Todos nós – o poder público e privado, as empresas e os cidadãos – estamos encarando "um cruzamento gigantesco de informações sem precedentes", o que faz com que precisem mudar a forma como nós vemos, tratamos e cuidamos dos dados, aponta a especialista. Daí decorre a necessidade de legislação com relação ao uso de dados de forma adequada.
Legislação no Brasil e no mundo
A lei-chave brasileira no âmbito da proteção digital é a Lei Geral de Proteção de Dados Pessoais (Lei 13709).

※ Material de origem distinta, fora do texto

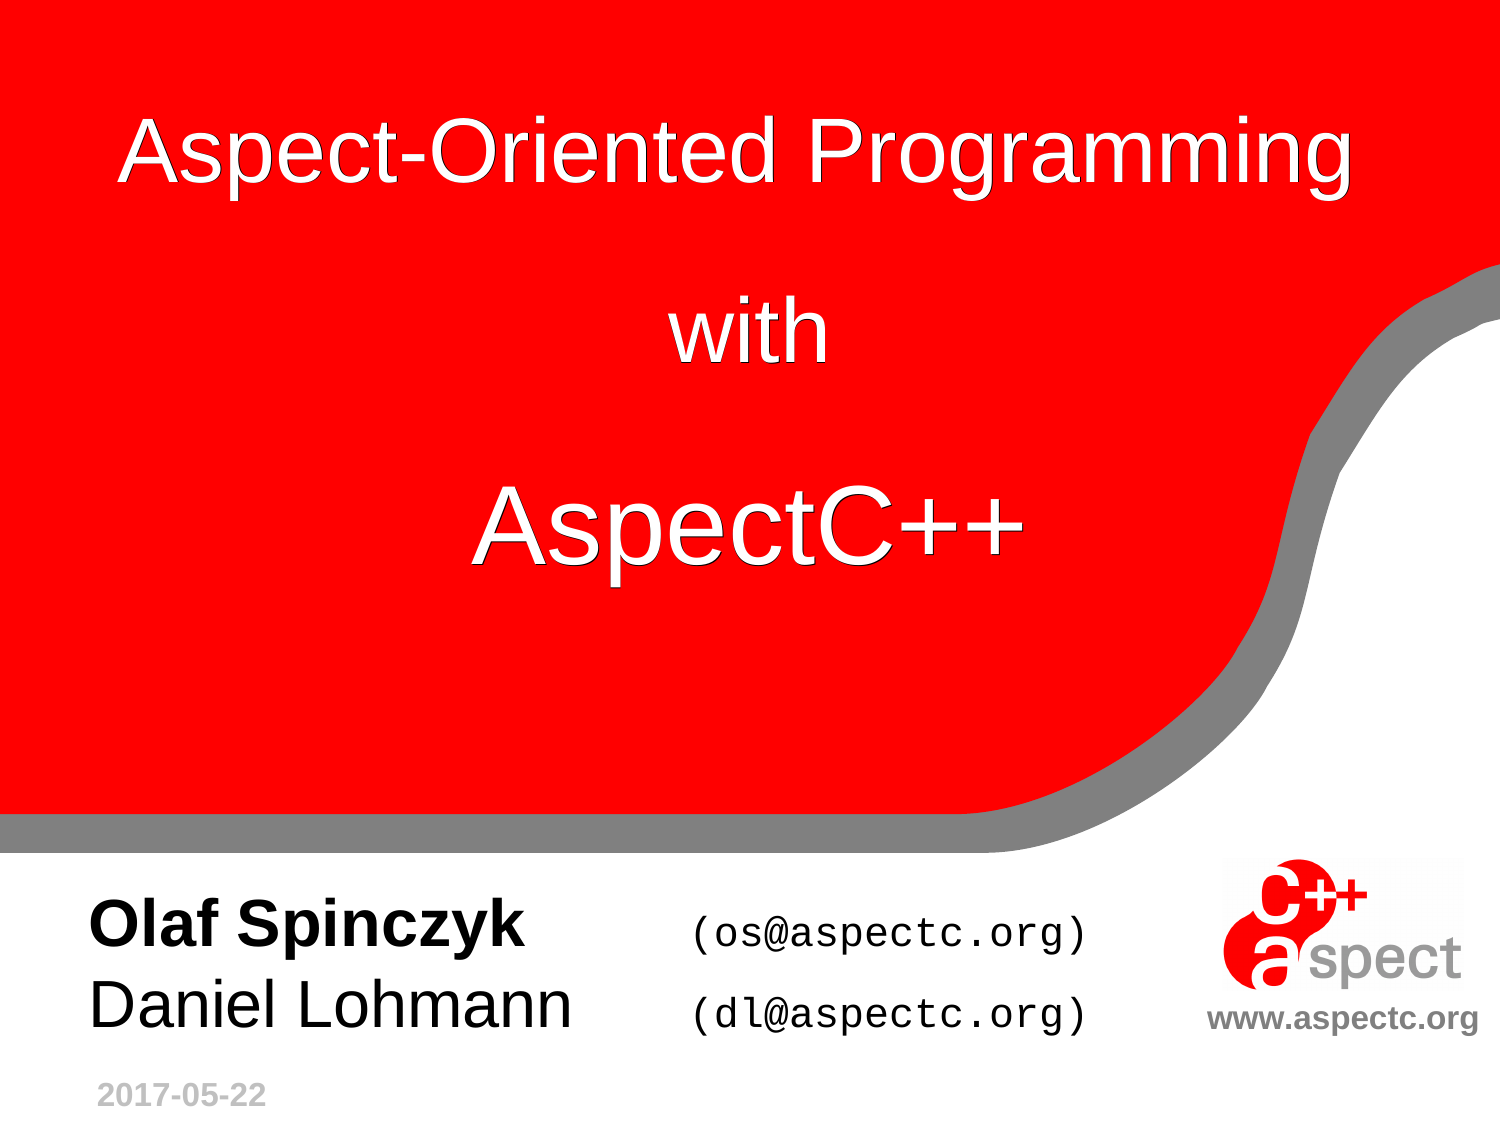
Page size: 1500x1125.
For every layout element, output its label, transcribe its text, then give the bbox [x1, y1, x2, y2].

text_box Olaf Spinczyk (os@aspectc.org) Daniel Lohmann (dl@aspectc.org) [88, 880, 1090, 1036]
picture [1222, 858, 1464, 991]
text_box [0, 891, 1289, 1125]
text_box www.aspectc.org [1207, 996, 1482, 1034]
text_box 2017-05-22 [96, 1073, 267, 1111]
text_box [0, 265, 1500, 853]
text_box Aspect-Oriented Programming with AspectC++ [0, 0, 1500, 815]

Contudo, a especialista destaca que, antes de sua aprovação, o Brasil já tinha muitas outras legislações que regulam a proteção de dados pessoais, como a própria Constituição, que assegura o direito à privacidade, e leis esparsas concebendo esse direito ao consumidor ou ao usuário da Internet.

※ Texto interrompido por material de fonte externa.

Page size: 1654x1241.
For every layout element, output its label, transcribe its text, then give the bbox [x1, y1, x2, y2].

Mas o que a lei trouxe foi uma unificação de conceitos dessa área, bem como várias inovações. Conforme detalha Janne Kaunert, esse documento foi inspirado pelo Regulamento Geral Europeu (GDPR, na sigla em inglês), que é uma lei ainda mais robusta do que a brasileira, porque ela nasce de uma cultura de proteção rigorosa de dados de longos anos atrás, no século XX.

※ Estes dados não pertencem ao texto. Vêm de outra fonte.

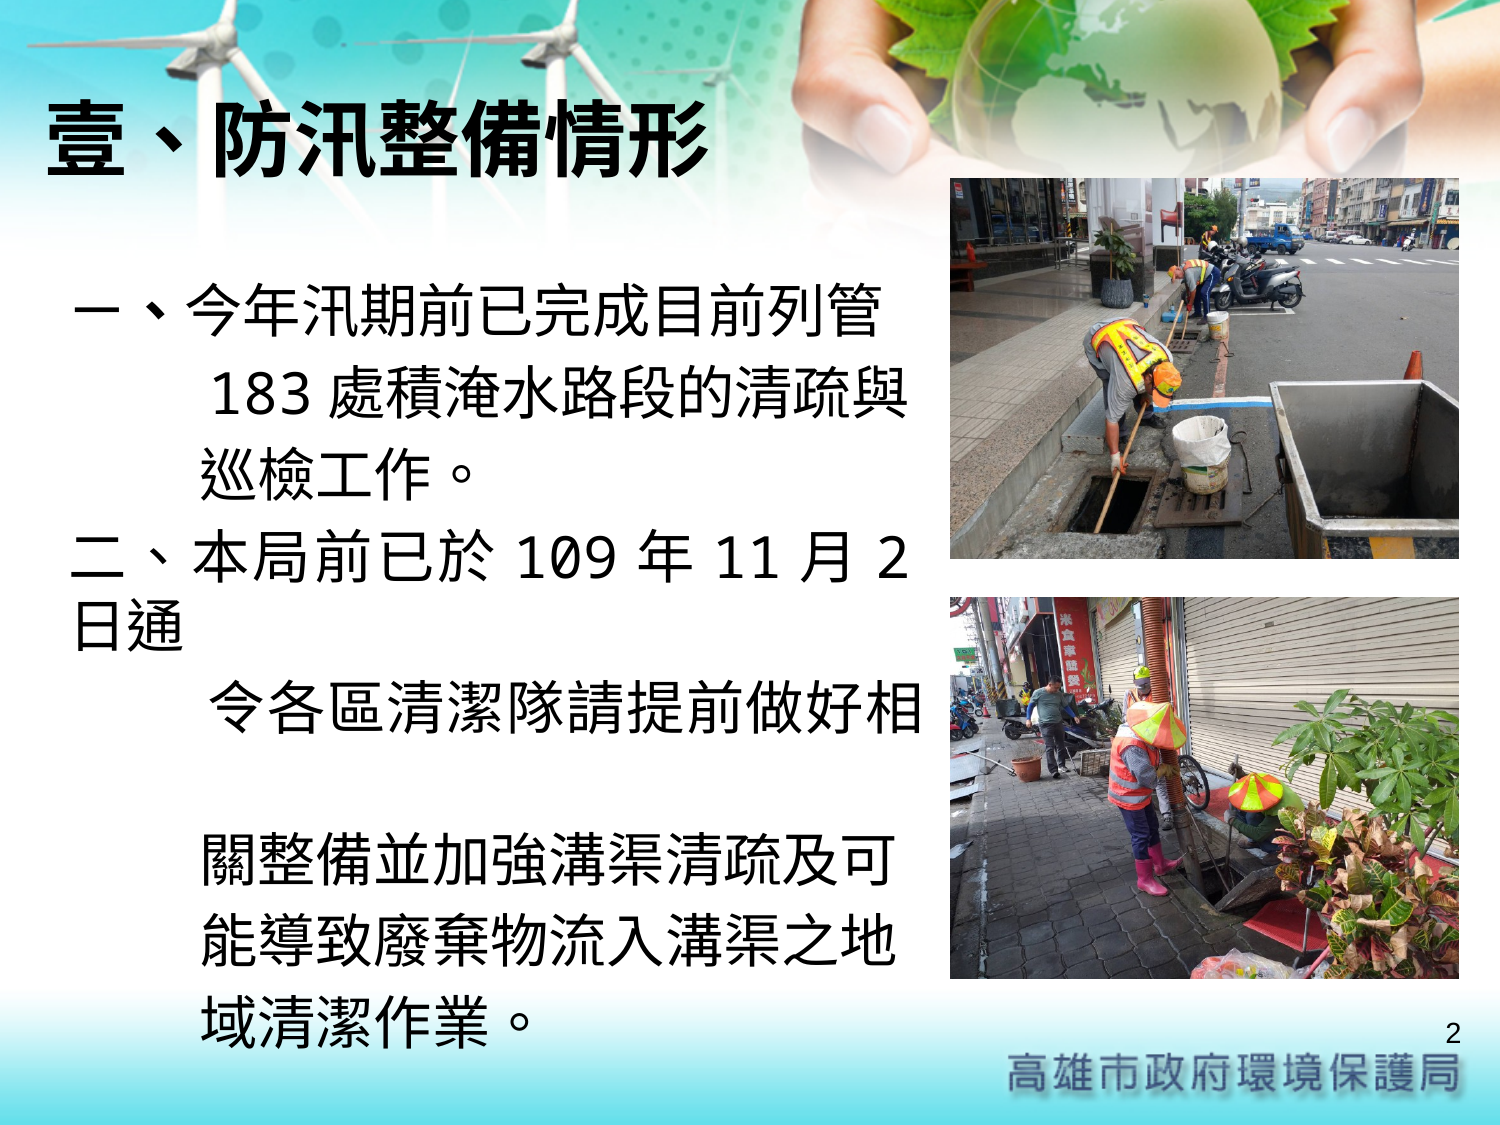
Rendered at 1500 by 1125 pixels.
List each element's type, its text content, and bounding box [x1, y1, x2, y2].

picture [0, 0, 1500, 1125]
subtitle ㄧ、今年汛期前已完成目前列管 183處積淹水路段的清疏與 巡檢工作。 二、本局前已於109年11月2日通 令各區清潔隊請提前做好相 關整備並加強溝渠清疏及可 能導致廢棄物流入溝渠之地 域清潔作業。 [53, 267, 940, 1071]
slide_number 2 [1132, 1007, 1477, 1082]
title 壹、防汛整備情形 [29, 42, 1305, 232]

Com o avanço da tecnologia, ela resultou no regulamento europeu, com uma lei que possa contemplar todos os países na Europa. Mas essa legislação causa também o reflexo entre as demais nações que mantêm as relações com países europeus. Sancionado em 2016, o documento entrou em vigor em 2018.
Assim, os países que não tivessem legislações com o mesmo nível de proteção não poderiam fazer negócios comerciais, ressalta ela. E isso acelerou o processo de regulamentação no Brasil: o GDPR entrou em vigor em maio de 2018, e o Brasil sancionou a Lei 13709 em agosto do mesmo ano.
Dificuldades com implementação da lei
Ao mesmo tempo, existem dificuldades de implementar a lei. A especialista acredita que o principal fator disso é cultural: nesse âmbito bem novo, ninguém sabia muito ao certo quais são os meus direitos e obrigações. Inicialmente as pessoas nem sabiam por onde começar.
Mesmo assim, Janne Kaunert avalia positivamente o trabalho "excepcional" da ANPD, responsável pela proteção de dados no Brasil: a autoridade brasileira conseguiu, ao ver da especialista, em curto prazo estabelecer guias, orientações, formulários inclusive para as pequenas empresas, facilitando o acesso à informação, e promover uma participação efetiva da sociedade com relação à regulamentação da lei.
Como lidar com vazamento de dados?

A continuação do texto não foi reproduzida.